— start of Excerpted records —

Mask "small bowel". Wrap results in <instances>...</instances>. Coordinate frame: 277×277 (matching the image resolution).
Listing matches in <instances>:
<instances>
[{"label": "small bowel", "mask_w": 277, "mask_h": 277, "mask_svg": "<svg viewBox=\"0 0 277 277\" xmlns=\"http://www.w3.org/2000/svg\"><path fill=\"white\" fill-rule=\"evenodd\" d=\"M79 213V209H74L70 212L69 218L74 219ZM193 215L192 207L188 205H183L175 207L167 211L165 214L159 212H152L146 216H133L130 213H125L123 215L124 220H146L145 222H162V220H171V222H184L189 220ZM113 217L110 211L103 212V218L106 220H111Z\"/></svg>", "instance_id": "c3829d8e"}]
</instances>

— end of Excerpted records —

Show each line of the listing above that includes the word "bowel".

Answer to the task:
Mask "small bowel". Wrap results in <instances>...</instances>. Coordinate frame: 277×277 (matching the image resolution).
[{"label": "small bowel", "mask_w": 277, "mask_h": 277, "mask_svg": "<svg viewBox=\"0 0 277 277\" xmlns=\"http://www.w3.org/2000/svg\"><path fill=\"white\" fill-rule=\"evenodd\" d=\"M79 213V209H74L70 212L69 218L74 219ZM193 215L192 207L188 205H183L175 207L167 211L165 214L159 212H152L146 216H133L130 213H125L123 215L124 220H146L145 222H162V220H171V222H184L189 220ZM113 217L110 211L103 212V218L106 220H111Z\"/></svg>", "instance_id": "c3829d8e"}]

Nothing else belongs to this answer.